Archived

This forum has been archived. Please start a new discussion on GitHub.

cached connections with php

hi

i'm having some trouble with PHP 3.2.1/3.3.1 keeping cached connections to a java service (3.3.1). my understanding is that while a proxy is associated with a connection, connections are actually maintained by the communicator, which cannot be created or destroyed in PHP (exists for the life of the apache process?).

enabling network tracing on the network side shows that established connections are closed as soon as the php script finishes.

for example a simple script like the following:
<html>
<body>
<?php
Ice_loadProfile();

// Create a proxy for the object.
$proxy = $ICE->stringToProxy("UserService:tcp -p 10100");

// Narrow the proxy to the proper type.
$hello = $proxy->ice_checkedCast("UserService");

// Use the factory to obtain a proxy for a new invoice object.
printf($hello->getSessionDetail(2)->firstName);
?>
</body>
</html>

when accessed through apache, will open a connection when execution starts and immediately close the connection once the script exits. i would expect the communicator is not destroyed when the script finishes and hence the connection would be cached for future requests. the net result at the moment is a new connection is established for every invocation, clearly not ideal for performance.

i have tried enabling/disabling ACM which had no effect (expectantly).

any ideas?

thanks

Comments

  • mes
    mes California
    Hi Peter,

    Here's a quote from this section of the manual:
    PHP scripts are not allowed to create or destroy communicators. Rather, a communicator is created prior to each PHP request, and is destroyed after the request completes.

    This explains the behavior you're seeing.

    I agree that this is less than optimal, but there are some other factors to consider. First of all, a web server can (theoretically) be running any number of PHP applications simultaneously. There are potential security issues if two unrelated applications were able to use the same communicator, so we originally elected to avoid such issues by limiting the lifetime of a communicator.

    Second, web servers such as Apache often use multiple child processes. Even if a PHP script was able to create a communicator in one of those processes, the next PHP request of the same script might not use the same child process. For a session-based PHP script to use this strategy effectively, you would have to ensure that a session is always serviced by the same process.

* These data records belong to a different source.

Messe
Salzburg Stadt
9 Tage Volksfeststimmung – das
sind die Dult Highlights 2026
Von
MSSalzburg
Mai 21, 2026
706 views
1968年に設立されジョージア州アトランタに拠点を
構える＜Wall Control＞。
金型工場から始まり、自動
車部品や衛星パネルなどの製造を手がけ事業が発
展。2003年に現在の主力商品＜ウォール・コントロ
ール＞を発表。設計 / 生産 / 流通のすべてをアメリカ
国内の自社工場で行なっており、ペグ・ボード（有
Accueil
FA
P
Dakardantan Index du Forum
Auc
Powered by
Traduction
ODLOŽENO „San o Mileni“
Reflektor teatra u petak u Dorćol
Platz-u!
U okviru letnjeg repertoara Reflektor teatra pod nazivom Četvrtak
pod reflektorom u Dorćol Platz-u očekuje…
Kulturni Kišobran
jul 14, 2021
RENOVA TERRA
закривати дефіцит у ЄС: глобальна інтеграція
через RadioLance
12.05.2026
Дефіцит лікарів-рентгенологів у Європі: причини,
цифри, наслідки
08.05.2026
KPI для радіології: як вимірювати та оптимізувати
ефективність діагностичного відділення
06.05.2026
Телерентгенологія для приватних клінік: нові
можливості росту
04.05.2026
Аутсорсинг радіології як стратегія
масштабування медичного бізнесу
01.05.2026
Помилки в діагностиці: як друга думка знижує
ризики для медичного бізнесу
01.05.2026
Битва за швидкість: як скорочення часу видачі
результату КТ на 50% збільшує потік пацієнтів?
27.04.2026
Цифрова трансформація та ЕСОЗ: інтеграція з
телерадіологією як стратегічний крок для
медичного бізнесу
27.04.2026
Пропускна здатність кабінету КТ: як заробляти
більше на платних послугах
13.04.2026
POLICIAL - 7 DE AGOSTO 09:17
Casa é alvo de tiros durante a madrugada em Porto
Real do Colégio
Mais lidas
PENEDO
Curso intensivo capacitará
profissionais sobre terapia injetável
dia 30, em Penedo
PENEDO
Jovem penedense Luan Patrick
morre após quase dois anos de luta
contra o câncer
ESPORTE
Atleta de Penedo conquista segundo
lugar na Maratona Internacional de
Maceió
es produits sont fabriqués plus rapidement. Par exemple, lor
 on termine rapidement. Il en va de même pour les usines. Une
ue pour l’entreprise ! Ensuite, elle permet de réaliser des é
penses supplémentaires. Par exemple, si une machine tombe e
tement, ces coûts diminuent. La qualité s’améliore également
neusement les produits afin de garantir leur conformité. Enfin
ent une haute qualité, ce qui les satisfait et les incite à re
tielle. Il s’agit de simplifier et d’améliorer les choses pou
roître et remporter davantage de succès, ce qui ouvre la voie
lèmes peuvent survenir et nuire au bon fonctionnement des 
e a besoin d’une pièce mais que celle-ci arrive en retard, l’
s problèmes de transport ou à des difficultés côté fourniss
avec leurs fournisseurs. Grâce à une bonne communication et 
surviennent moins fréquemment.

    Note that Ice 3.4 will bring some changes in this area. Scripts will be able to create and destroy communicators at will, and even "register" them for reuse by subsequent requests. For example, a PHP session could create a communicator and then start a Glacier2 session. It will be the developer's responsibility to ensure that those requests are processed by the same web server process.

    Regards,
    Mark
  • hi mark

    thank you for the reply, i missed the salient bit there in the documentation :)

    looking forward to the 3.4 release, is there a timeline for the 3.4 release?

    thanks,
    peter
  • mes
    mes California
    Hi,
    nefilim wrote: »
    looking forward to the 3.4 release, is there a timeline for the 3.4 release?
    We don't announce release schedules, but we are hoping to release a beta later this month.